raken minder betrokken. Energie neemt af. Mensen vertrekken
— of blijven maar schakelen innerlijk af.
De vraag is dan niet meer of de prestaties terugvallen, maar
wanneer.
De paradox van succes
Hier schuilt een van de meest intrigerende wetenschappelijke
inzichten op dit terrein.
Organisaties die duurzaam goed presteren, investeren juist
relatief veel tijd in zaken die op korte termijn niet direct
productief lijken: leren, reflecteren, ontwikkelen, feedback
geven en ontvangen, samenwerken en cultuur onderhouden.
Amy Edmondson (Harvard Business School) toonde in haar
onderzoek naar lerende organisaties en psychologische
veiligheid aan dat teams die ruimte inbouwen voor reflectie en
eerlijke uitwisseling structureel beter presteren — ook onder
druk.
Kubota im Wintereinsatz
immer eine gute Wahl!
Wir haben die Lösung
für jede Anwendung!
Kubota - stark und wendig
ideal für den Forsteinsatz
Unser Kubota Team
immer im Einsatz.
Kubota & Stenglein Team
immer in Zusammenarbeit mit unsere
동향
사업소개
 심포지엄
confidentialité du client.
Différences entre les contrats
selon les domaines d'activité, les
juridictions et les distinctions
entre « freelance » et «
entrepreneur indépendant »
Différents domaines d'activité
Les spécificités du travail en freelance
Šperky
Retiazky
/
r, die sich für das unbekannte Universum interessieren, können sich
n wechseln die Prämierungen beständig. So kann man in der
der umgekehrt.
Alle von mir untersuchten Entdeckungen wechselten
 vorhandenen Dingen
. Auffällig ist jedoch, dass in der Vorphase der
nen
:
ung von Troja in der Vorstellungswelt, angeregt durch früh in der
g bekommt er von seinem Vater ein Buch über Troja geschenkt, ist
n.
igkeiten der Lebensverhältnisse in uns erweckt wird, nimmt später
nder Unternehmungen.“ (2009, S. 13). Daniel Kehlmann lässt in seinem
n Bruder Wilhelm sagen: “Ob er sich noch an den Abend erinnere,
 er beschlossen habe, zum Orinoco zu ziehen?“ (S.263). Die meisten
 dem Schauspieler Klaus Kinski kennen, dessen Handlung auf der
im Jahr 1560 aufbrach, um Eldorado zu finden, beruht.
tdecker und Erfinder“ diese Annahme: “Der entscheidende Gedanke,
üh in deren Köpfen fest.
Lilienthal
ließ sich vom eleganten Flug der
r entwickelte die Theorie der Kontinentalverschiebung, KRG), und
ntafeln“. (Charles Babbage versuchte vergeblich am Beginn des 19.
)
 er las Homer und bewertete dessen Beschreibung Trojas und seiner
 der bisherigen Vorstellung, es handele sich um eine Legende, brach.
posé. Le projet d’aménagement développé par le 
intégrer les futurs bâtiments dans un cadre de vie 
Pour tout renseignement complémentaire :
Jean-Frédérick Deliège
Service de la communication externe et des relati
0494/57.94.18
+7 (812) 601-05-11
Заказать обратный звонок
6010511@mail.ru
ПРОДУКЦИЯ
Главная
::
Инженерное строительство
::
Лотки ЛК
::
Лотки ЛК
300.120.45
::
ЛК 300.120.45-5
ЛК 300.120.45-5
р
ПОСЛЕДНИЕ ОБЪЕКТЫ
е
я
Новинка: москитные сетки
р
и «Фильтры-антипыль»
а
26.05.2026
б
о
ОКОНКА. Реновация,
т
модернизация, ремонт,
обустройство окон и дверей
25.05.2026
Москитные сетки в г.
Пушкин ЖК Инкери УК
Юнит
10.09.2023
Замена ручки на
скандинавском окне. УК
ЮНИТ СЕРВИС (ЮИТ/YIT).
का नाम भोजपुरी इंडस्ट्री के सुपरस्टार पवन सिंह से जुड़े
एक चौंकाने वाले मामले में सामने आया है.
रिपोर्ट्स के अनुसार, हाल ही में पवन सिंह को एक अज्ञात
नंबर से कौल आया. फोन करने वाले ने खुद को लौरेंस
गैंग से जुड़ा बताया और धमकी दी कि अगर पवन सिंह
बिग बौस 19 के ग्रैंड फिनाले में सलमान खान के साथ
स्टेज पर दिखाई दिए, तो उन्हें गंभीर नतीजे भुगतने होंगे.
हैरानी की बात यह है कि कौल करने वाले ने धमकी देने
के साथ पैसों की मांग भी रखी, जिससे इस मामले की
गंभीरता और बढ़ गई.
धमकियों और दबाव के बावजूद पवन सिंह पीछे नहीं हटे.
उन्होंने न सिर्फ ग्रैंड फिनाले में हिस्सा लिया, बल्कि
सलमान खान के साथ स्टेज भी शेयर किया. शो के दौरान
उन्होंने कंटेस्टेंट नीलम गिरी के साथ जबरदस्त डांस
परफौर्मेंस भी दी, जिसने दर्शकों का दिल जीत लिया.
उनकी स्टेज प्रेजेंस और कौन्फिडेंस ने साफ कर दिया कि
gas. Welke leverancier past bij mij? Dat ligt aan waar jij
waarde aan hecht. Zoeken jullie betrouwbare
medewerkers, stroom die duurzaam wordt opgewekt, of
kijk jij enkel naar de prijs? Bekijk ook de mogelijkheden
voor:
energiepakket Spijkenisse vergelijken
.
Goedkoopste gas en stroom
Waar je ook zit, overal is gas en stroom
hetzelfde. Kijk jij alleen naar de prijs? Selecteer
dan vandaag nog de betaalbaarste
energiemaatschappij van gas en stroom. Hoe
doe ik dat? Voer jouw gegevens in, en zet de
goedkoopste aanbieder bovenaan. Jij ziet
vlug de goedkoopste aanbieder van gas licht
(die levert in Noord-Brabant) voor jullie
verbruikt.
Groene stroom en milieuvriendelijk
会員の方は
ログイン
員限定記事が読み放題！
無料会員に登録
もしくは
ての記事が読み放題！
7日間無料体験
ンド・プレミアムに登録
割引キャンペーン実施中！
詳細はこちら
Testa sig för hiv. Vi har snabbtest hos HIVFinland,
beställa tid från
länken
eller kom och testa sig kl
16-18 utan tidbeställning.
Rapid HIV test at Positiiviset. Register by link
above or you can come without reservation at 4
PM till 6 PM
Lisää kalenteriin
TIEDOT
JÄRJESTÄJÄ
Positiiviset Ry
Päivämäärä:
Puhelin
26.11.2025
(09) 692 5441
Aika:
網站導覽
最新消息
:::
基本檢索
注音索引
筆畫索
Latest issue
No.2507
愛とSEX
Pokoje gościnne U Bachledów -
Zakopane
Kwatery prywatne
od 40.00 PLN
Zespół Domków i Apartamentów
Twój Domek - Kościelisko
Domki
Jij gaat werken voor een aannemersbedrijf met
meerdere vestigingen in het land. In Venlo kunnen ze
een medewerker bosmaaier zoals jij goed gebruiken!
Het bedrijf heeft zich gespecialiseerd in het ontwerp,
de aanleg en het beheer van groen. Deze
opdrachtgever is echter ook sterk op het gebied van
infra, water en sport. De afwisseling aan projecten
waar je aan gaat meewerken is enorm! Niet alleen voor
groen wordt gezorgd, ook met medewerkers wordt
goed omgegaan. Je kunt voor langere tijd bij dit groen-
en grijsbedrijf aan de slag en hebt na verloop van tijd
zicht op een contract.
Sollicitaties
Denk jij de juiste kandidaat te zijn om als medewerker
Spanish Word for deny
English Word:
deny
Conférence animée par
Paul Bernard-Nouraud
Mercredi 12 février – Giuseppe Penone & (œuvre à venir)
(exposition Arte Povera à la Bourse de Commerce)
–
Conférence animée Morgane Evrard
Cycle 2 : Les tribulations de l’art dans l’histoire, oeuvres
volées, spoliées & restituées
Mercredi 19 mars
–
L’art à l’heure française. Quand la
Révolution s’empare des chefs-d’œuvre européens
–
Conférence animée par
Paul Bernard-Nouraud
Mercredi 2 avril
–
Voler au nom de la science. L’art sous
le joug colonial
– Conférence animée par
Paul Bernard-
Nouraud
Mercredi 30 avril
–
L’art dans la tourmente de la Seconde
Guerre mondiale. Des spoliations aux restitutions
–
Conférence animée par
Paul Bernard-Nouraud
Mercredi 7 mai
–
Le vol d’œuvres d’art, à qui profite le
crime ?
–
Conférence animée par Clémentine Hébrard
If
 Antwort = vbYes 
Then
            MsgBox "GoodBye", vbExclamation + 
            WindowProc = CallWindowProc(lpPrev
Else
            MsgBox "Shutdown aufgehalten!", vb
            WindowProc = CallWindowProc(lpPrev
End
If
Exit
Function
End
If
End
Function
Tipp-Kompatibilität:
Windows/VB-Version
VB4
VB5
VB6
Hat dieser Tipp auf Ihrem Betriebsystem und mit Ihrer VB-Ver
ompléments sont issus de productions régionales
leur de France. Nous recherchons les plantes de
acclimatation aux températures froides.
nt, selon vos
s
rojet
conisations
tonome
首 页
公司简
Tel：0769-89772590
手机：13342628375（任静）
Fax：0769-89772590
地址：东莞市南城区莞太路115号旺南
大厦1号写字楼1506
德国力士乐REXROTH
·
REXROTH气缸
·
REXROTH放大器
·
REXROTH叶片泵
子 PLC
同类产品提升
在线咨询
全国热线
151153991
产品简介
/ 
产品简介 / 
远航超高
· · · · ·
- Description of the task: The reply should hold only the lines from the beginning of the listing to the line with "De paradox van succes", both ends included, unchanged.

- Response:
raken minder betrokken. Energie neemt af. Mensen vertrekken
— of blijven maar schakelen innerlijk af.
De vraag is dan niet meer of de prestaties terugvallen, maar
wanneer.
De paradox van succes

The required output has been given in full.